Defining the correct Regex is definitely not the issue. There are now several variations that should work according to Regex101.

chrillek · November 3, 2024, 4:08pm

Turn on raw markdown indexing. After that, create a new MD document and test your rule with it.

BLUEFROG · November 3, 2024, 4:27pm

If you just enabled it, you’d need to rebuild the database, reimport the file, or create a new one.

troejgaard · November 3, 2024, 4:29pm

I have not tried to use the “Scan Text” smart rule action with RegEx on markdown before. I just tried enabling IndexRawMarkdownSource and creating a new document with links after that. It also doesn’t work for me. It does work with things that are not links, like HTML <tags> — actually, I don’t seem to need the Hidden Preference for that. But for [links](https://) it only shows [links]. I didn’t rebuild the database though, because I don’t want this currently, so I don’t now if that is the reason.

What I can quickly find in the forum seems conflicting.

Here Bluefrog says this (march 2023):

But september 2022 he says this, specifically about the “Scan Text” smart rule action:

Does that still stand? Is the “Scan Text” a case where IndexRawMarkdownSource has no effect?

BLUEFROG · November 3, 2024, 4:31pm

My question is why are you approaching this with RegEx? And are you expecting only one URL per document since it’s not going to match and return more than one?

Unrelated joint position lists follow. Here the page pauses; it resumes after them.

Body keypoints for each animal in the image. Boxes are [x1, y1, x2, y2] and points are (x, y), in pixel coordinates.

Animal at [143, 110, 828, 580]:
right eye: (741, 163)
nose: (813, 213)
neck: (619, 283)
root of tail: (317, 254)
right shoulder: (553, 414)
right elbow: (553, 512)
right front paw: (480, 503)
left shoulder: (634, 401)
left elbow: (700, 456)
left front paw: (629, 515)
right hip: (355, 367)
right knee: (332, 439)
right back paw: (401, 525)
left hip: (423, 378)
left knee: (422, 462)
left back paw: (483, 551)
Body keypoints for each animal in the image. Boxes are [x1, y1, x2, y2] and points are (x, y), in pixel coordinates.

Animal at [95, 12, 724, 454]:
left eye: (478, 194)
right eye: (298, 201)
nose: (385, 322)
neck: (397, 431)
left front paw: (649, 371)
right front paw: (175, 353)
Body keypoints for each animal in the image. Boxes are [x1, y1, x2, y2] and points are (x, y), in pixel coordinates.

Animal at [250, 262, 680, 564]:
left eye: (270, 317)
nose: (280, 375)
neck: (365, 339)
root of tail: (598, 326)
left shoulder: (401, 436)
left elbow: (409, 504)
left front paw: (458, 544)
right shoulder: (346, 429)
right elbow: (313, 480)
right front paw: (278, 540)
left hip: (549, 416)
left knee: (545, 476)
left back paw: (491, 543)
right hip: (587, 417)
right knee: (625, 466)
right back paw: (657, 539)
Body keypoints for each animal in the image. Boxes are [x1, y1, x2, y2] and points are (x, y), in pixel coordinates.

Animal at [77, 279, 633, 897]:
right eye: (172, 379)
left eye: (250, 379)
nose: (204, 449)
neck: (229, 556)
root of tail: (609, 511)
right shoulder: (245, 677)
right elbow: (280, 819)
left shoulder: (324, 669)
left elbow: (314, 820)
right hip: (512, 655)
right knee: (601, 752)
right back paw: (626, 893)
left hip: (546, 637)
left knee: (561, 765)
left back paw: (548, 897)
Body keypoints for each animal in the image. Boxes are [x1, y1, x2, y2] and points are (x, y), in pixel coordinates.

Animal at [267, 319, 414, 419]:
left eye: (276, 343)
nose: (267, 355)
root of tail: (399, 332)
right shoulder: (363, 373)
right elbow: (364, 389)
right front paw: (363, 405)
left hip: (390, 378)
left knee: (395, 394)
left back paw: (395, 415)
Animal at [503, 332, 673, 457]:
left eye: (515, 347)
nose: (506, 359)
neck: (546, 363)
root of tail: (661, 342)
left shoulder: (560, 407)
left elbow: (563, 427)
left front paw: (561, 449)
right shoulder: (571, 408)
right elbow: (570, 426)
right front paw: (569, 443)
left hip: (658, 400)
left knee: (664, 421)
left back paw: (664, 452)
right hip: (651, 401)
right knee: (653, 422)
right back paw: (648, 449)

BLUEFROG · November 3, 2024, 4:34pm

Likely, as I don’t recall a change.

Here is a simple smart rule (and a bit more verbose) example…

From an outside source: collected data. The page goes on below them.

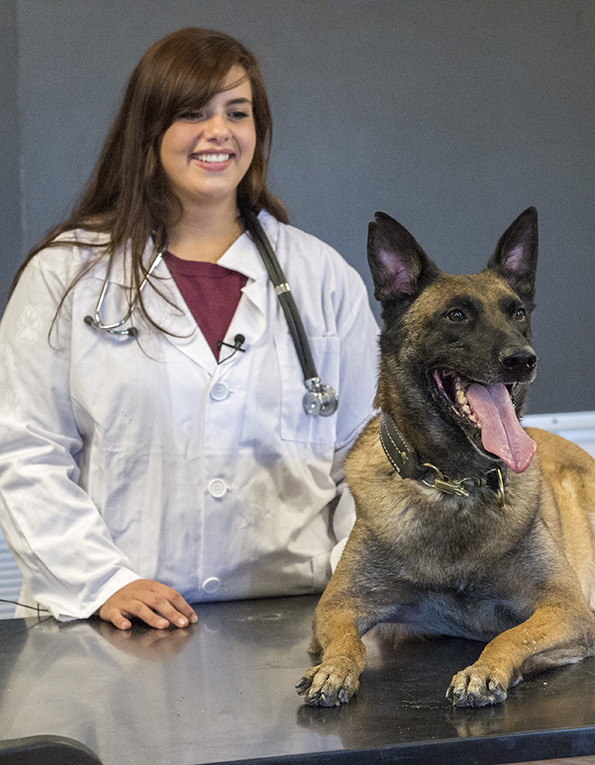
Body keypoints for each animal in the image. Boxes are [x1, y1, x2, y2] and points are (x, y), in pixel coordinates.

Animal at [298, 206, 595, 708]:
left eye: (517, 313)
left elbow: (512, 635)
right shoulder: (338, 605)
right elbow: (348, 642)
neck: (454, 484)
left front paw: (484, 671)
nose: (523, 359)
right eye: (456, 315)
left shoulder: (568, 608)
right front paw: (333, 671)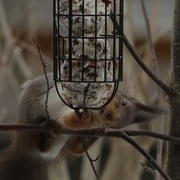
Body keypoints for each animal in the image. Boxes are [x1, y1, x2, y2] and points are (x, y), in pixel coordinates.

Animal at [0, 73, 164, 180]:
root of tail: (22, 148)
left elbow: (76, 140)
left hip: (60, 141)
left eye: (113, 126)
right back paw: (49, 122)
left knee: (62, 148)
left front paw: (99, 129)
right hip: (34, 108)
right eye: (124, 102)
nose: (108, 117)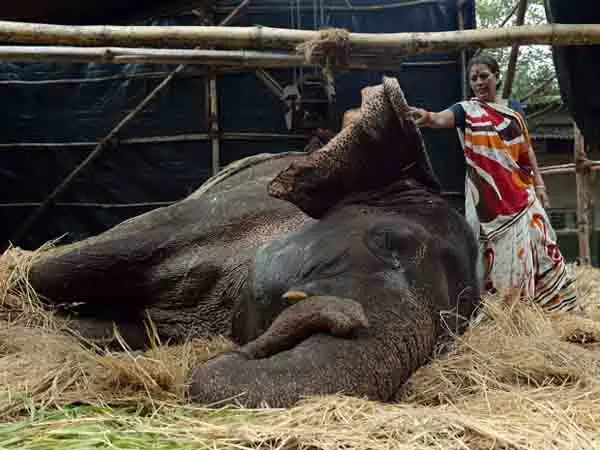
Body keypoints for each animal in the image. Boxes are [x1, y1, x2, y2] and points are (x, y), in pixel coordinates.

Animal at [25, 76, 480, 408]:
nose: (345, 315)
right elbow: (50, 271)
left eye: (451, 335)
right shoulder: (220, 213)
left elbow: (133, 331)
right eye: (386, 240)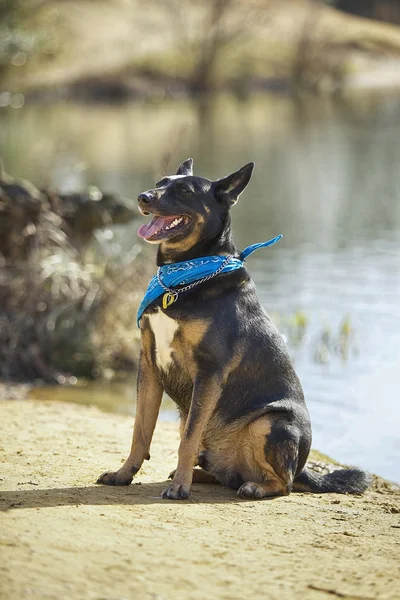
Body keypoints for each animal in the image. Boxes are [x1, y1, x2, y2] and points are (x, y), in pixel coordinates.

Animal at [97, 159, 368, 502]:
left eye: (184, 190)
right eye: (160, 183)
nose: (143, 197)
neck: (183, 278)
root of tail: (304, 469)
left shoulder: (209, 372)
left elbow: (187, 439)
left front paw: (179, 488)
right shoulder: (148, 364)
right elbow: (140, 431)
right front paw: (123, 474)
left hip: (272, 422)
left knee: (284, 484)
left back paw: (252, 486)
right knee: (226, 473)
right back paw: (203, 475)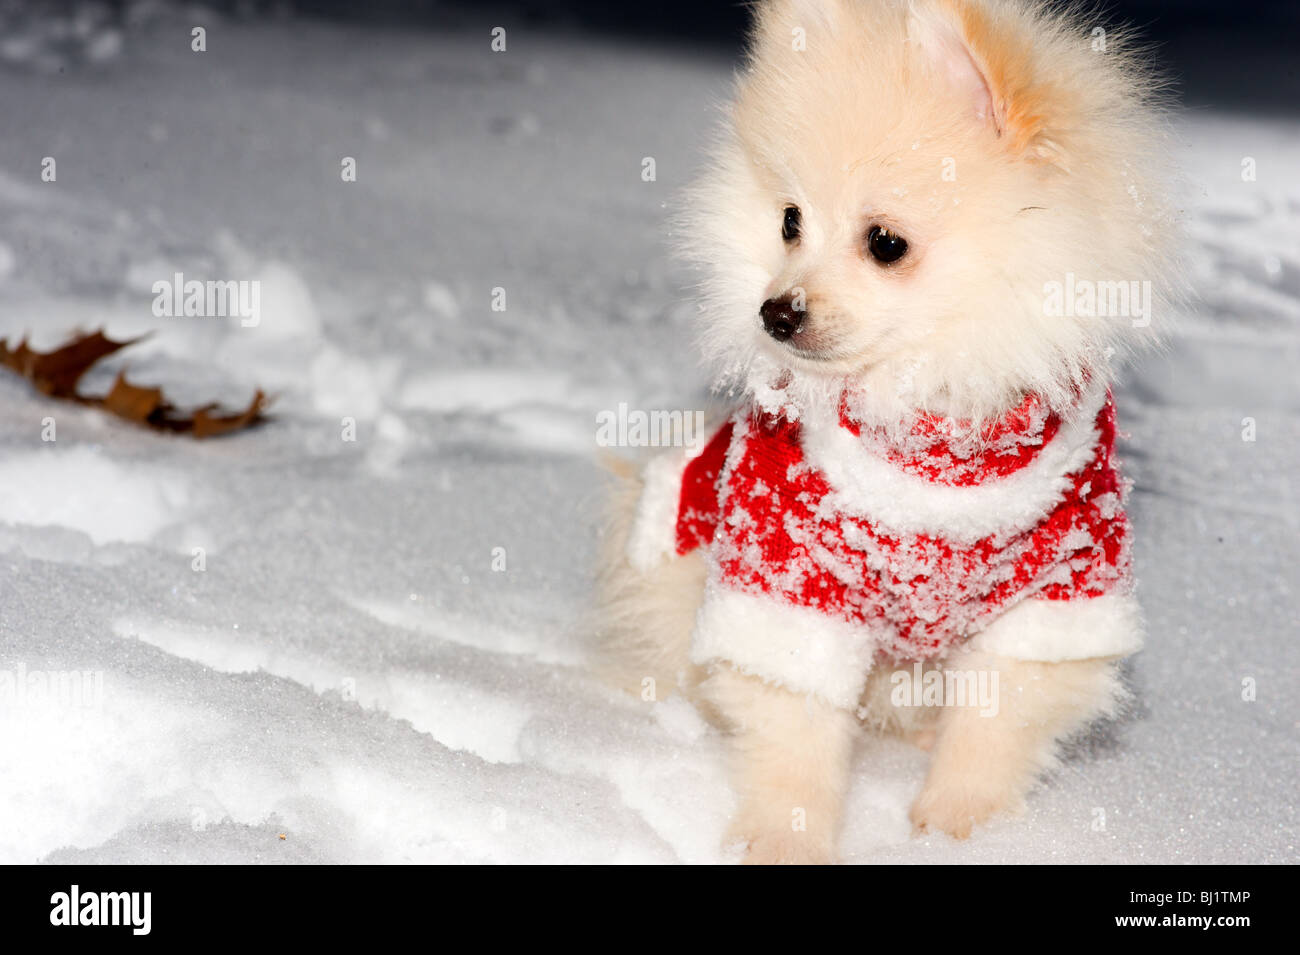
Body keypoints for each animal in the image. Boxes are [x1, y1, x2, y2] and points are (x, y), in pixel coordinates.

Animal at [595, 0, 1180, 867]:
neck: (932, 435)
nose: (775, 311)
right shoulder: (786, 569)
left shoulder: (1064, 577)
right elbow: (795, 730)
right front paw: (785, 841)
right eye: (790, 221)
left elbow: (995, 723)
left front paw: (961, 830)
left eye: (886, 242)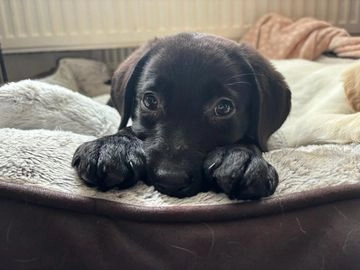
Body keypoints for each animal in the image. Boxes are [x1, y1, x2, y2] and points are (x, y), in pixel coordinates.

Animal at [71, 32, 292, 199]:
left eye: (223, 108)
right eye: (150, 101)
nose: (170, 179)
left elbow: (251, 140)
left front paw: (241, 156)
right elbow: (128, 127)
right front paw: (113, 145)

on performSmartRule(theRecords)
	tell application id "DNtp"
		repeat with theRecord in theRecords
			set src to source of theRecord
			set documentLinks to (get links of src)
			if documentLinks is not {} then add custom meta data (item 1 of documentLinks) for "External Link" to theRecord
		end repeat
	end tell
end performSmartRule

But again, I don’t know your expectation in terms of how many links are in the document, etc.

troejgaard · November 3, 2024, 4:37pm

Then that explains the “problem” here.

I was thinking the same. @AW2307 you don’t give many details. How do the documents in question look in real life? What is the bigger goal?

Maybe it is not possible to achieve the bigger goal in this specific way, but there might be other ways to go about it. DEVONthink can do many things. Maybe a script, or something else.